Work required => Every line that holds the word "wrist" needs to be copied from the data below.

Given records =>
******
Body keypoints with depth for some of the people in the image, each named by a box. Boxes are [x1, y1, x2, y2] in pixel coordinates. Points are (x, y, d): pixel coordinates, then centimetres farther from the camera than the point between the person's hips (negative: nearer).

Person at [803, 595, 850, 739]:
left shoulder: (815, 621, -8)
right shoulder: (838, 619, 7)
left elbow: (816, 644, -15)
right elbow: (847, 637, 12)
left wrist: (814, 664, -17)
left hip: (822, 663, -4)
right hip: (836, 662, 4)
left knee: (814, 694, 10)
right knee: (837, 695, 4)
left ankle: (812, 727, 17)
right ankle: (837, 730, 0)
******
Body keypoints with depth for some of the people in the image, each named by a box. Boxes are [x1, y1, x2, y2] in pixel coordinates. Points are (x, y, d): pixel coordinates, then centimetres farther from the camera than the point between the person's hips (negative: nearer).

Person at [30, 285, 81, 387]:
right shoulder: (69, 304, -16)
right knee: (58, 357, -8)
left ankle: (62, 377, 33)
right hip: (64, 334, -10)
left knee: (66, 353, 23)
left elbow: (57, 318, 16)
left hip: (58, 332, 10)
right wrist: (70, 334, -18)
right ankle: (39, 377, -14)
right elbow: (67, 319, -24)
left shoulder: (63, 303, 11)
******
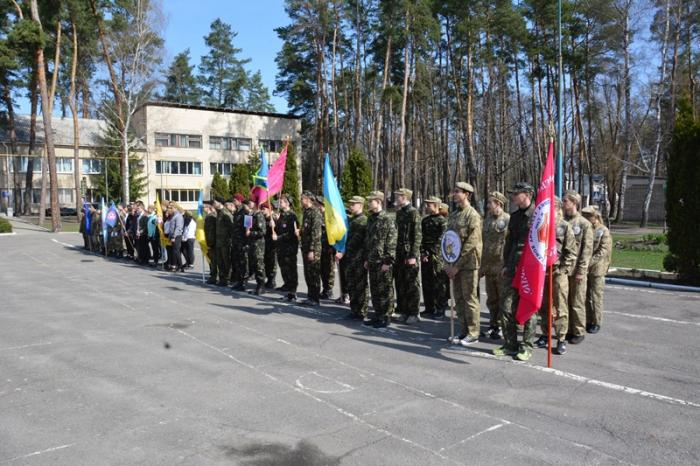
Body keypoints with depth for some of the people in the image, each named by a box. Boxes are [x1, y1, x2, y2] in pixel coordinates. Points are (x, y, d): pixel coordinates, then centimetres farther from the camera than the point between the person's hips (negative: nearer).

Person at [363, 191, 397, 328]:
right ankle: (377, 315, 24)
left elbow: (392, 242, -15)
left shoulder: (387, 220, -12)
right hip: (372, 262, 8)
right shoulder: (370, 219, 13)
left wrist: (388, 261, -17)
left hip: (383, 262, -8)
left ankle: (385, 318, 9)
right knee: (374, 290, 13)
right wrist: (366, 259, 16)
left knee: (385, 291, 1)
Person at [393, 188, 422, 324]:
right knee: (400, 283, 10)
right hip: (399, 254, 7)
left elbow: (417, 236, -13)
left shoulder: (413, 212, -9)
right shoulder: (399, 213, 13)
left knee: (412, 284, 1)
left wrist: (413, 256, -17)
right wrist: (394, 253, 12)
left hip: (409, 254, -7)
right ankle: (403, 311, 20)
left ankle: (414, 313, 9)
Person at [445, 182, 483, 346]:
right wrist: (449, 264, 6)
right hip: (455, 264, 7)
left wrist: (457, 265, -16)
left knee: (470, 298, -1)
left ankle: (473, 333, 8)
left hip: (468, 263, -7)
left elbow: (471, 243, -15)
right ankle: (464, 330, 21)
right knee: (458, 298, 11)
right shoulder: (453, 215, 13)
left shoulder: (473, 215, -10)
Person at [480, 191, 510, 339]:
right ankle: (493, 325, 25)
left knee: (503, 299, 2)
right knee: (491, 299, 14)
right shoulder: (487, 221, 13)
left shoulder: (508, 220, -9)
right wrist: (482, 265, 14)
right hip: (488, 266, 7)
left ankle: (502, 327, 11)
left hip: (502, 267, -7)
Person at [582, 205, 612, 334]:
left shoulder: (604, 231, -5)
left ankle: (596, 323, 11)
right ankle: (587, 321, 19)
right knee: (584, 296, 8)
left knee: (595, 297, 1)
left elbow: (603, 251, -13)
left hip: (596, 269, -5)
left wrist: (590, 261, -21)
******
Answer box =>
left wrist: (814, 664, -17)
right wrist: (70, 334, -18)
left wrist: (388, 261, -17)
right wrist: (366, 259, 16)
left wrist: (413, 256, -17)
right wrist: (394, 253, 12)
right wrist: (449, 264, 6)
left wrist: (457, 265, -16)
right wrist: (482, 265, 14)
left wrist: (590, 261, -21)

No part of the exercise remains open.